Passage provided =
----

Monster Monday :: I guess today I’m musing about werewolves.

16 Jul

This is not for any particular reason (I mean, I’ve been watching a few episodes of season 2-3 Buffy randomly lately, but that isn’t it).  I’m sure there are plenty of books and films and whatever that are about werewolves exclusively or only, but I realized today that I can only think of one.  Blood and Chocolate.  It’s based on a book that I haven’t read, and I don’t remember the movie too clearly, but I do remember that it just sort of made my friends and I giggle.

Why is this?  I actually don’t have an answer to the question, it’s not like I’m asking why rhetorically as a lead or something. I mean, werewolves aren’t necessarily the sexiest of supernatural creatures.  But werewolf mythologies seem a lot of times to be tacked on to what was already a vampire mythology, so I’ll just do my big 3 of analysis, because really, I need to talk about how creepy Stephenie Meyer’s werewolves are.  Actually True Blood werewolves are occasionally creepy too, but a lot of it (not all of it) is more the individual I guess.

Buffy the Vampire Slayer:

  • Oz (Seth Green) is really the only werewolf we ever know, and that’s not till season two.  I’d think that Sunnydale would have to be home to some sort of wolfpack, being as it is home to basically everything else supernatural.  And there had to be at least one wolf in town in order to have bitten Oz’s cousin who then bit him.  But maybe that was a traveling wolf just wandering through town biting babies?
  • DINGOES ATE MY BABY.   That is all.

----

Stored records
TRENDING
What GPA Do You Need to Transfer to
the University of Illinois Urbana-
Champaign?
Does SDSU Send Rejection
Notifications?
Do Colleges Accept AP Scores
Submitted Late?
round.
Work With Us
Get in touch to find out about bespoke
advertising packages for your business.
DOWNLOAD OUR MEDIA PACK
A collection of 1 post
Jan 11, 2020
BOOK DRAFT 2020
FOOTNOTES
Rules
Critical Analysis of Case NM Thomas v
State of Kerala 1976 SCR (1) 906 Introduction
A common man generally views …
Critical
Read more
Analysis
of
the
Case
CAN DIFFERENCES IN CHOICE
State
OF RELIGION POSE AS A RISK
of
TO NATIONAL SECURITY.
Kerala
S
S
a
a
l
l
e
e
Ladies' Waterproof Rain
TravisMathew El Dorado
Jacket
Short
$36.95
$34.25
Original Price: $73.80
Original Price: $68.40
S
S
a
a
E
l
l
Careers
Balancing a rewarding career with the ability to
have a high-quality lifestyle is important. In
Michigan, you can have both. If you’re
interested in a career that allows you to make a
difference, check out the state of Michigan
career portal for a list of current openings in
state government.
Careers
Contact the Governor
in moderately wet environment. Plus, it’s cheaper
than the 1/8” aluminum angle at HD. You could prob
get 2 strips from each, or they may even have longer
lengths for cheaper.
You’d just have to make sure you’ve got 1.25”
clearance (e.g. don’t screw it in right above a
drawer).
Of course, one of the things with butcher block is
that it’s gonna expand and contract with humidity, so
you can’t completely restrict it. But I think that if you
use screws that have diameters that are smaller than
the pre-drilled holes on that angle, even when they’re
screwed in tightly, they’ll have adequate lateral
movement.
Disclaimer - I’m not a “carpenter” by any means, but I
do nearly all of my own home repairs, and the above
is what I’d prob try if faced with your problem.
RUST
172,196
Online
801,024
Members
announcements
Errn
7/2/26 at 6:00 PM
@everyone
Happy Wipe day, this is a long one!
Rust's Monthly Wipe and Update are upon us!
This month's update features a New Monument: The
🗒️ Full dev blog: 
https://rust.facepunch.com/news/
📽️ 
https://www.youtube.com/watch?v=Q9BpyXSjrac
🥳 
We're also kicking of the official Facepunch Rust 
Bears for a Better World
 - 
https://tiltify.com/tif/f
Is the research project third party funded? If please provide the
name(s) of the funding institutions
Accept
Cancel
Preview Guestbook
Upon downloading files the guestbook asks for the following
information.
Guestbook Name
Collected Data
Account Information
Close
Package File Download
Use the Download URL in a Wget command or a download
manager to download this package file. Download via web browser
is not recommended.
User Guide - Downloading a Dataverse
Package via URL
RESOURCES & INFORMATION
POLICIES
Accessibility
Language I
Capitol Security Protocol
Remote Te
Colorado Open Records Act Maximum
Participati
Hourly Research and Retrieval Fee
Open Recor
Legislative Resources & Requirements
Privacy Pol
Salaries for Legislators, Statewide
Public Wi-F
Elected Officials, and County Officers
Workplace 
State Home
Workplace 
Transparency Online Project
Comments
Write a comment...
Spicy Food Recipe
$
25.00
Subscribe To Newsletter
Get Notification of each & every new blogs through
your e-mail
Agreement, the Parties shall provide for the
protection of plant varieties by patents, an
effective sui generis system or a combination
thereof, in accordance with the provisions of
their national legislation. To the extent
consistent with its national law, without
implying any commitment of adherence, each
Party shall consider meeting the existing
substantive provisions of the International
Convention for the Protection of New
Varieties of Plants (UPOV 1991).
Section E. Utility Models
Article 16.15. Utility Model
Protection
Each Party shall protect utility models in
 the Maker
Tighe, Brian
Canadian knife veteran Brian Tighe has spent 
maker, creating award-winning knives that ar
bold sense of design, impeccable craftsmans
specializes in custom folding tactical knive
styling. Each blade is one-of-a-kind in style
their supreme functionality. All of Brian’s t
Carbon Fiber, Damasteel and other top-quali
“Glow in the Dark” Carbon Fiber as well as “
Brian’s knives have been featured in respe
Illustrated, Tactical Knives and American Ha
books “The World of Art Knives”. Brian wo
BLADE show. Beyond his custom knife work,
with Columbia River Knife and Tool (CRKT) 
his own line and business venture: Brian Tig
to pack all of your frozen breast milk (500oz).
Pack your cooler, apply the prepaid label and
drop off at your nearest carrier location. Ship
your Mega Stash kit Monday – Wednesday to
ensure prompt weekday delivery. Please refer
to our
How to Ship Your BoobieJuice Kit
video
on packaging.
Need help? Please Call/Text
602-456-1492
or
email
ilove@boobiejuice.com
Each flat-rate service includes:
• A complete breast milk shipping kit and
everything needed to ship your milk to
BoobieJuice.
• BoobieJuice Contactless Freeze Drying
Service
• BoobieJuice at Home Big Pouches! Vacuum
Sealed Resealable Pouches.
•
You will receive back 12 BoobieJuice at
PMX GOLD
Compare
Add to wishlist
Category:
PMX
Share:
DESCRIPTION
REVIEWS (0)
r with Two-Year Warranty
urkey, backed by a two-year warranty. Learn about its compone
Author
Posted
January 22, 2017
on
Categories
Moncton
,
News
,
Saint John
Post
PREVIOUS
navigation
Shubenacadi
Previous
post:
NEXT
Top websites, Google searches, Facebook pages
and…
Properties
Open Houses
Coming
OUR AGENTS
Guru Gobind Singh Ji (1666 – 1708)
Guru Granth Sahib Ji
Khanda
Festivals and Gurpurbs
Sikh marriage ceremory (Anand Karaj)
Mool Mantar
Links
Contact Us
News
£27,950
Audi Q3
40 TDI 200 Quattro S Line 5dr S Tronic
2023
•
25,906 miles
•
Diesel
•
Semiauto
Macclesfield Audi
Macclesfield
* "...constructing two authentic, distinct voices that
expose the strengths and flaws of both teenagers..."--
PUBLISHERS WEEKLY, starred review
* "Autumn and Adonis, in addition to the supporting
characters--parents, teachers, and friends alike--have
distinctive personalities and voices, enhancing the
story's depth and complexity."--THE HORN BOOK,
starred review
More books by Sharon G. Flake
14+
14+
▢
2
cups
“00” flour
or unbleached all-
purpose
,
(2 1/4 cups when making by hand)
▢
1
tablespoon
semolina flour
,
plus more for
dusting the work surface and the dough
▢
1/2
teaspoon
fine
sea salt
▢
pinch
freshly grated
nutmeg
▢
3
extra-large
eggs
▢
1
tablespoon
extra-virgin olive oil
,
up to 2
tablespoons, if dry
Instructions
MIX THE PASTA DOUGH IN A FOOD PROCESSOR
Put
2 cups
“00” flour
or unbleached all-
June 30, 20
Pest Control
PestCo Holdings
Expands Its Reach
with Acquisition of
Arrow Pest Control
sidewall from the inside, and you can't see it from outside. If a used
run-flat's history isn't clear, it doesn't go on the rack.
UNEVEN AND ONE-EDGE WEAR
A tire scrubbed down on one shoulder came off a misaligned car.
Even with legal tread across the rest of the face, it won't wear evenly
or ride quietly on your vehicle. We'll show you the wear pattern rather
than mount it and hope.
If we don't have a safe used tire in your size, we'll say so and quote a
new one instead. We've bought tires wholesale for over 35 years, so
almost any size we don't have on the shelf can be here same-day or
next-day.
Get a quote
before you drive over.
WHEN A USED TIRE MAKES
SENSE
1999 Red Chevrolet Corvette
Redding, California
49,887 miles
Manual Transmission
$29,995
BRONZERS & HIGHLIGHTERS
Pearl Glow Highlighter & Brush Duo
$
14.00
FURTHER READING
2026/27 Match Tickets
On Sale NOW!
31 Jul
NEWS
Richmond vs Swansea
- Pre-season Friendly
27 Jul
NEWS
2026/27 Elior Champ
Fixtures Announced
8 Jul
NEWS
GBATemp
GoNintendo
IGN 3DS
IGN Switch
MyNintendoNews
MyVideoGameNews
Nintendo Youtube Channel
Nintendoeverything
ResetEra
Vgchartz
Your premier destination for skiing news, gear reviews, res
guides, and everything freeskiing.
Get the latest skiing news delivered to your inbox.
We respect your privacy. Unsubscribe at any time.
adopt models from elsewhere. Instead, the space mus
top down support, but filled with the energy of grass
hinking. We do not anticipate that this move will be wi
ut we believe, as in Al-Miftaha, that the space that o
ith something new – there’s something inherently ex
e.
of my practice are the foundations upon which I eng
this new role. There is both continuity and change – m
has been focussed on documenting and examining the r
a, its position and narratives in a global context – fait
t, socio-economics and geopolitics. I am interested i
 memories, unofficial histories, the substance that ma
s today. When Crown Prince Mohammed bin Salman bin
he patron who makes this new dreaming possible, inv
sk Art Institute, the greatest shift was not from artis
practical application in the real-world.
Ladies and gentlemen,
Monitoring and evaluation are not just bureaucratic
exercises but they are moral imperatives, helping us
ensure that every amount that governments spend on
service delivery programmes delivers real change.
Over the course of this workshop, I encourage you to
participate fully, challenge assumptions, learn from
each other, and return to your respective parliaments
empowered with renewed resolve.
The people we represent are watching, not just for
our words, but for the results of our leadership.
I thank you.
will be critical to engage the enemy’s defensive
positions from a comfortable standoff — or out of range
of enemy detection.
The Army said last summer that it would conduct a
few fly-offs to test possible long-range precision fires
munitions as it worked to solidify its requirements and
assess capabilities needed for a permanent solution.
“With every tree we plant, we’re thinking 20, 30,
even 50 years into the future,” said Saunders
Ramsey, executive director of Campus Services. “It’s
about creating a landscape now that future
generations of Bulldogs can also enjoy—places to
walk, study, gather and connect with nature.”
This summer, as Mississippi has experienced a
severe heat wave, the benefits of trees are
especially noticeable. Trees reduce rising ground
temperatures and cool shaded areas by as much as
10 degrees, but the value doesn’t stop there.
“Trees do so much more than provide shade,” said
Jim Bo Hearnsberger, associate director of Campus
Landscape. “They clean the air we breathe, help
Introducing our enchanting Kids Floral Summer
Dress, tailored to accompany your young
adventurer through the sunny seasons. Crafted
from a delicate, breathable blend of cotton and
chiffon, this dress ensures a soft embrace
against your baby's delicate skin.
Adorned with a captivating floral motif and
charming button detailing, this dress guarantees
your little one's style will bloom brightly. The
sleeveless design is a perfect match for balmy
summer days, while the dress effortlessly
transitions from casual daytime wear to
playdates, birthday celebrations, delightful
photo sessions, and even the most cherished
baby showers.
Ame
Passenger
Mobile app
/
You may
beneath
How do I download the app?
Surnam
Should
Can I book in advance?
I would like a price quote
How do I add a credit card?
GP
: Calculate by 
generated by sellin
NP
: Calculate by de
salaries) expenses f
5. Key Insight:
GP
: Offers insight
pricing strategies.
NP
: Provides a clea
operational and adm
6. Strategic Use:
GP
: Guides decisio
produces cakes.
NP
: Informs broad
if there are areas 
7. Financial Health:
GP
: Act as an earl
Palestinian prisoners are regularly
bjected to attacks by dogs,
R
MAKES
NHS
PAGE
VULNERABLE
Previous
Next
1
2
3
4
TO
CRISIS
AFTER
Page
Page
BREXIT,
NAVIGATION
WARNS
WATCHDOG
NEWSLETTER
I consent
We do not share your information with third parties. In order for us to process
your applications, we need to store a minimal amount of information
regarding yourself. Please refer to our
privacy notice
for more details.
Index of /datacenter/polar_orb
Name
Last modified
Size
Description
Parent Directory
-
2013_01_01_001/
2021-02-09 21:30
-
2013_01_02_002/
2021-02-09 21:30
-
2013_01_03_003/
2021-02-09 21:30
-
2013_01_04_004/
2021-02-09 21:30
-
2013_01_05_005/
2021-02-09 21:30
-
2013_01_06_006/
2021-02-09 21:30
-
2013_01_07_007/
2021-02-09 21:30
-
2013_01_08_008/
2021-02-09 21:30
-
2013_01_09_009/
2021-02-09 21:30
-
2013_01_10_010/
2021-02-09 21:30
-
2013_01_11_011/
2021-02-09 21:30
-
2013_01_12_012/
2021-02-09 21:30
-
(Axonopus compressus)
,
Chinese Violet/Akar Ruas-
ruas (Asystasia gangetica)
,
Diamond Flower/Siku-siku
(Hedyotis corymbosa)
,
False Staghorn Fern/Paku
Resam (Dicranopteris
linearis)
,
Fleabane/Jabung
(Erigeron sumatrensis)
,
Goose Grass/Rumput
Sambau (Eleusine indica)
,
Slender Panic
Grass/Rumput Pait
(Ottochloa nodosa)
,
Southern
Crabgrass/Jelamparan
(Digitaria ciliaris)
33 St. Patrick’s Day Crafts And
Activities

----

What you need to do =
- 1) Answer these questions from the werewolf post:
(a) Which film does the writer name as the only werewolf-focused work that comes to mind?
(b) Who plays the only werewolf known in Buffy the Vampire Slayer?
(c) Who bit Oz, according to the post?
- 2) Edit the part of the werewolf post that opens with the words containing "Monster Monday :: I" and closes with "and I giggle.", putting "laugh" in place of "giggle".
The material bears no relation to the werewolf post.

Answers =
- 1)
(a) Blood and Chocolate
(b) Seth Green
(c) His cousin

- 2)
Monster Monday :: I guess today I’m musing about werewolves.

16 Jul

This is not for any particular reason (I mean, I’ve been watching a few episodes of season 2-3 Buffy randomly lately, but that isn’t it).  I’m sure there are plenty of books and films and whatever that are about werewolves exclusively or only, but I realized today that I can only think of one.  Blood and Chocolate.  It’s based on a book that I haven’t read, and I don’t remember the movie too clearly, but I do remember that it just sort of made my friends and I laugh.